During the long and painful progress towards emancipation which followed, Diaspora Jews increasingly embraced a secularised version of this promise; their own struggle for acceptance and equality became a moral responsibility to support the struggle of other oppressed and disadvantaged groups in society. They became not only the agents and motor of modernisation, but the natural allies of all who supported democracy and social justice. Centuries later, in the darkest years of the Nazi madness, Martin Buber was to echo this doctrine in his concept of "Hebrew Humanism":
According to the ideas
current among Zionists today, all that is needed is to establish the conditions
for a normal national life, and everything will come of itself.

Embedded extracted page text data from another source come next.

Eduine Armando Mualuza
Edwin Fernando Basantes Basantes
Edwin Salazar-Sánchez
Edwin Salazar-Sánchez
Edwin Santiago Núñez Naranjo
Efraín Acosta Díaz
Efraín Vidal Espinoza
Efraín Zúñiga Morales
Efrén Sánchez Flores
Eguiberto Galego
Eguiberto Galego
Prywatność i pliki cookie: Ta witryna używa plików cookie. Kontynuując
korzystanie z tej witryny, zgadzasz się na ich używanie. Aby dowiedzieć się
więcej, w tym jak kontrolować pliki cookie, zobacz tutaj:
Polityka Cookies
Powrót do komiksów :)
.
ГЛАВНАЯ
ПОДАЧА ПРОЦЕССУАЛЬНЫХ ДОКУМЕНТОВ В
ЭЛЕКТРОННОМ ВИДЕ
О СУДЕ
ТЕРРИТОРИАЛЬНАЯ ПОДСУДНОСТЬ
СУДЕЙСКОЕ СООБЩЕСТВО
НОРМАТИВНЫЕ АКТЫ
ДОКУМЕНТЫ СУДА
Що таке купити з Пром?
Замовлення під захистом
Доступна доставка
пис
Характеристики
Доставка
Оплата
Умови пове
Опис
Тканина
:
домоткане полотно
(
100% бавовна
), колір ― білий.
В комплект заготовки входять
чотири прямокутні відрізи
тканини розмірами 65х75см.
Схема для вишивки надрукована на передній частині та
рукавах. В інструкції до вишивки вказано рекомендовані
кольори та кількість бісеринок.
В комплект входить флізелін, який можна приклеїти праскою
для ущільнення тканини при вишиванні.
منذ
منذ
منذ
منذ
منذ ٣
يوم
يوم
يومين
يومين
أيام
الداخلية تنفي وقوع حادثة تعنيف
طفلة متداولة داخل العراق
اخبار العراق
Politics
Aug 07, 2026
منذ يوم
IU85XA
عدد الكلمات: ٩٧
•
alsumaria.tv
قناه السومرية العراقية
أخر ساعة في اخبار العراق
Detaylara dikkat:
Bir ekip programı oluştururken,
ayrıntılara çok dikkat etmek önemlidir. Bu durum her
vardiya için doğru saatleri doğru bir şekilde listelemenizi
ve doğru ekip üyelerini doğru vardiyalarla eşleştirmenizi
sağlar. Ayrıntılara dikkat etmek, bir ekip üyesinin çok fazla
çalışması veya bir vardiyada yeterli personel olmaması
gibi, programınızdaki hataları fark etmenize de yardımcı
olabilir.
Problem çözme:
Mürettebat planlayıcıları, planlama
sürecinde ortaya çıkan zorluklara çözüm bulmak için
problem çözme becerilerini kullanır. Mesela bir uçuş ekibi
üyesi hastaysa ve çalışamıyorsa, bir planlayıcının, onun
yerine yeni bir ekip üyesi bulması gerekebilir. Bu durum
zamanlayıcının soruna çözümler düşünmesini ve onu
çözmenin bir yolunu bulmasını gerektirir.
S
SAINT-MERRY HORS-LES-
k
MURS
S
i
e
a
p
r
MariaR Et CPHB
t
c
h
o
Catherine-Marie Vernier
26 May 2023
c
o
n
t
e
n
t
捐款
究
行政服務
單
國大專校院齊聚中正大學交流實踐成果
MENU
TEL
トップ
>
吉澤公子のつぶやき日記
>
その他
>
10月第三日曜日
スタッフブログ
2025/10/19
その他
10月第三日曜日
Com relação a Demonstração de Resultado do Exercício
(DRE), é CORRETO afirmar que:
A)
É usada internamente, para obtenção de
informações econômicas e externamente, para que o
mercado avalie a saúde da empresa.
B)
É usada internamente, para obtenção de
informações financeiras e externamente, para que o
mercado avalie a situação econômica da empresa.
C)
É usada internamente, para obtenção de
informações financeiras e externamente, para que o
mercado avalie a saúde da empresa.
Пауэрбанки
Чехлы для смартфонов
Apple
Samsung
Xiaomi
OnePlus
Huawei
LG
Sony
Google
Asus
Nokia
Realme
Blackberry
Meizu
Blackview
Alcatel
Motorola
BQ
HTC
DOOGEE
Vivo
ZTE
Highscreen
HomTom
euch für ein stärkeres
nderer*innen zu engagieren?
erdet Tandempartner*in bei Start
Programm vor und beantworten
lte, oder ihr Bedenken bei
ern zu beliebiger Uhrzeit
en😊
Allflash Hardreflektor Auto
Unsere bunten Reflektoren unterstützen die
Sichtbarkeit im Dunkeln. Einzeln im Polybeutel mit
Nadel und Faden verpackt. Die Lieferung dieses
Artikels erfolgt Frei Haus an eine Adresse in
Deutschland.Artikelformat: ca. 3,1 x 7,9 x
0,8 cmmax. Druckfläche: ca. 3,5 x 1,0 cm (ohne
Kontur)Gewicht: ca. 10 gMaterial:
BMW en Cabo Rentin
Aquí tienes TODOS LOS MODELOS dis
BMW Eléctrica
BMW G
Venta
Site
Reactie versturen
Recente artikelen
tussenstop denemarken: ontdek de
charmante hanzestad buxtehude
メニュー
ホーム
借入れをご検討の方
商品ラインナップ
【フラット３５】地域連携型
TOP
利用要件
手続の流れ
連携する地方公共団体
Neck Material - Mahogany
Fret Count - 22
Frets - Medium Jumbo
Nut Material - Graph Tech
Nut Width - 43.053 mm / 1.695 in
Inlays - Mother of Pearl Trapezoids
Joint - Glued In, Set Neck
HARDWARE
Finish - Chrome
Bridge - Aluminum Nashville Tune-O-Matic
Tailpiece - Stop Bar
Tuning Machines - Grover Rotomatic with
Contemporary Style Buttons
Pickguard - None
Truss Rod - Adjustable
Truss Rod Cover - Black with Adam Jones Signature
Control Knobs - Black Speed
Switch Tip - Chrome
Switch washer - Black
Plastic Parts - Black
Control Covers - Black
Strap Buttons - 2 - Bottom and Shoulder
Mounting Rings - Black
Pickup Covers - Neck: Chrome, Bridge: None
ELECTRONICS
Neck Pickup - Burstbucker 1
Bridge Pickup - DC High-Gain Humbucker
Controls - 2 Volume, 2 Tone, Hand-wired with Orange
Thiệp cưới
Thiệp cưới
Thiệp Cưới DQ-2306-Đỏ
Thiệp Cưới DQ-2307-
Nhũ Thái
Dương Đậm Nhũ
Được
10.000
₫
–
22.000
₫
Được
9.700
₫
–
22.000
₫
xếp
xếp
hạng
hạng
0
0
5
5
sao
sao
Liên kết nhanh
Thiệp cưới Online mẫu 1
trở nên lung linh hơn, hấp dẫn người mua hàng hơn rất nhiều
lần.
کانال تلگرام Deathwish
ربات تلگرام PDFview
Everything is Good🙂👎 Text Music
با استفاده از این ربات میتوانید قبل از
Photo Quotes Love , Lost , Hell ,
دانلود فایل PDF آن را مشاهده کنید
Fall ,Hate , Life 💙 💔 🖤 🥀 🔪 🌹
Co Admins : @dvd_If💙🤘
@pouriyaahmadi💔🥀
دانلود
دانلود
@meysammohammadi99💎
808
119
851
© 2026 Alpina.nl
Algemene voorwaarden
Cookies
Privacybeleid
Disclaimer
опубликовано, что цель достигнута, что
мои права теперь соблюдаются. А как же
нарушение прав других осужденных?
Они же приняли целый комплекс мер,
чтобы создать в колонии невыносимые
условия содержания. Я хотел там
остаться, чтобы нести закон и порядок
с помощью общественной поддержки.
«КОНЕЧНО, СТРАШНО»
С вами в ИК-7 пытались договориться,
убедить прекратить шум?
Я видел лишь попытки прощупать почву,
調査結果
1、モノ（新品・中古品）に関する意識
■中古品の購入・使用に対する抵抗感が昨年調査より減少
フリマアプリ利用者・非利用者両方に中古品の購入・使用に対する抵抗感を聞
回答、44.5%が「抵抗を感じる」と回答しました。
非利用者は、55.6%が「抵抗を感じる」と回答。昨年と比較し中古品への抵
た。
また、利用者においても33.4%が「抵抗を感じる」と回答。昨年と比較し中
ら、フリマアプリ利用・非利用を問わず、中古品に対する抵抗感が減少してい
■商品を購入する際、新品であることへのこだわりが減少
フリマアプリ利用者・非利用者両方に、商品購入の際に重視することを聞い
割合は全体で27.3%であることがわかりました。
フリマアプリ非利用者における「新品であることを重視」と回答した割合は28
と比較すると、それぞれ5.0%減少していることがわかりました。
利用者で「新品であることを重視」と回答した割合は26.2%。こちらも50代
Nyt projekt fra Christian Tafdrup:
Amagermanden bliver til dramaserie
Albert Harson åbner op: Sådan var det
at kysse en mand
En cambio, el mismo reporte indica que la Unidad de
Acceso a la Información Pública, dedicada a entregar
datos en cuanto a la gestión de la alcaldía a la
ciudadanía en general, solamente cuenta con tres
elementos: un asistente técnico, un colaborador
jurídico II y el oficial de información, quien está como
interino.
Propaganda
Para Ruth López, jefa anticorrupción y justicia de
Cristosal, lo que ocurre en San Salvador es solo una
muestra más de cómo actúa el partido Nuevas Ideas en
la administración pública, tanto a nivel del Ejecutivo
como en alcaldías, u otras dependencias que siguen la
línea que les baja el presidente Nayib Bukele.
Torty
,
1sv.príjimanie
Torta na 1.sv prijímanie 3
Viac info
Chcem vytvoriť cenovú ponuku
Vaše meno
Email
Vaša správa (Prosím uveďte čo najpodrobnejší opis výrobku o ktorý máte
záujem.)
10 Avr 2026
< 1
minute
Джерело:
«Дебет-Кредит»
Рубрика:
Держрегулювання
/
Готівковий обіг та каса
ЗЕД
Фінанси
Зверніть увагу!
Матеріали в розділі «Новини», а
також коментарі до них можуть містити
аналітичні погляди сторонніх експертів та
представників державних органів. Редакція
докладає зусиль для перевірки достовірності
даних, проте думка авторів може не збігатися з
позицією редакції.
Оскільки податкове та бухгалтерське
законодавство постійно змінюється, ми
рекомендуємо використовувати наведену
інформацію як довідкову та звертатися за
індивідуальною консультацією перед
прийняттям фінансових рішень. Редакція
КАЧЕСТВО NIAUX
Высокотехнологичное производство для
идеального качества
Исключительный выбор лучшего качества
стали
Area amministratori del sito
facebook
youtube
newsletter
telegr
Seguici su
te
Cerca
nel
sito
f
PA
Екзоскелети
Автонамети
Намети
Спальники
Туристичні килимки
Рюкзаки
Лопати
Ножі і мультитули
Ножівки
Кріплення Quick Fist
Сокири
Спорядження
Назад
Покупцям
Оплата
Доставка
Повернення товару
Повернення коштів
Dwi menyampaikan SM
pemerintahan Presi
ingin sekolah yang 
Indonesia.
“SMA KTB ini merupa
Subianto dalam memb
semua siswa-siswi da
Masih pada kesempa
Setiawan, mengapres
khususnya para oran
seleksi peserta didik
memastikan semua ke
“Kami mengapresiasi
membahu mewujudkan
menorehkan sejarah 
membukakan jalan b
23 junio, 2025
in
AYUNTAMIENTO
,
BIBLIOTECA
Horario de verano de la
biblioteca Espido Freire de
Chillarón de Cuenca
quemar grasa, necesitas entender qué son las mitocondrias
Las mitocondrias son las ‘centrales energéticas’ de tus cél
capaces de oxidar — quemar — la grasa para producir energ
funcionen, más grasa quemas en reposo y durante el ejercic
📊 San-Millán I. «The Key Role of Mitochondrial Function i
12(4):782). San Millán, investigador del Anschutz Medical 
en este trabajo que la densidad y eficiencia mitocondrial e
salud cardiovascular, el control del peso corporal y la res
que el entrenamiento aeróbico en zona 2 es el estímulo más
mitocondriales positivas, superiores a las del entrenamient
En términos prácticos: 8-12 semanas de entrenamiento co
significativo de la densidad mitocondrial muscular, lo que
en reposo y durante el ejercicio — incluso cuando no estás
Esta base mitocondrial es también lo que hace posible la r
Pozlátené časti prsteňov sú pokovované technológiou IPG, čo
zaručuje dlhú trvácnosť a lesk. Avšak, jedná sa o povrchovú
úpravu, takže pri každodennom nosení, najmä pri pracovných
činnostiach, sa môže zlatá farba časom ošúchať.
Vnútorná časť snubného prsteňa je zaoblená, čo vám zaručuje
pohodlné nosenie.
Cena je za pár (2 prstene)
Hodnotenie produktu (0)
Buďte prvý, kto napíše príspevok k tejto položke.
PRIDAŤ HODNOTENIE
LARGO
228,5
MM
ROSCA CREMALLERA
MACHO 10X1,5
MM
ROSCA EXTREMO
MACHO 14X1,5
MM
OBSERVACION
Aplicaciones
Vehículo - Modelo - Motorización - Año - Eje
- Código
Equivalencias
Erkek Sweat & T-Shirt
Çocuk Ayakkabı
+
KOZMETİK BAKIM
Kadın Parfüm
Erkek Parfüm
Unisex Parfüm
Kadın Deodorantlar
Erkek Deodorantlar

This is
a fatal error. We do, of course, need the conditions of normal national
life, but these are not enough - not enough for us, at any rate. We cannot
enthrone "normalcy" in place of the eternal premise of our survival. If
we want to be nothing but normal, we shall soon cease to be at all.
Let us not forget we
are as yet only striving to join the ranks of nations with a land and a
law
of their own. Tomorrow many little nations will be weighed and found wanting.
But this will surely not be the fate of a people that brings great tidings
to struggling mankind, and conveys them not only through the word, but
through its own life, which realizes that word and represents such realization.
We shall not, of course, be able to boast of possessing the Book if we
betray its demand for righteousness.
Buber's warning has perhaps a special relevance to us all at this time, Jews and non-Jews alike. In Australia and elsewhere, values which we have cherished - the concept of a democratic, multicultural society and the indivisibility of human rights - are being challenged in the name of unreasoned prejudice and short-sighted economic strategies which will not gain us the respect of those they are designed to placate, and cannot serve our long term interests in the new global community. I should like to think that our new Centre, with its focus on cooperation - cooperation between Jews and non-Jews, between universities who are supposed to be competing for market share, but urgently need to further the shared discourse on which real scientific advance and quality depends, might play its part in erecting a bulwark against this rising tide. As Bernard Malamud has suggested, it may well be that all people of good will are now part of a universal twentieth century Diaspora, which shares and inherits the obligations Diaspora Jewry chose for itself and championed throughout the centuries. In the words of Leo Baeck, the revered teacher of German Jewry in its hour of greatest crisis:
In and through Judaism people have learnt to defend the value of their lives against all circumstances, the pressures of compulsion and the more subtle seductions of success, to prove their authenticity, as only sacrifice can do, through all the delusions of apparent triumph, and to demonstrate the indestructible core of humanity.
Ladies and gentlemen, I have much pleasure in asking His Excellency the Governor of New South Wales, the Honourable Gordon Samuels, to launch the Centre.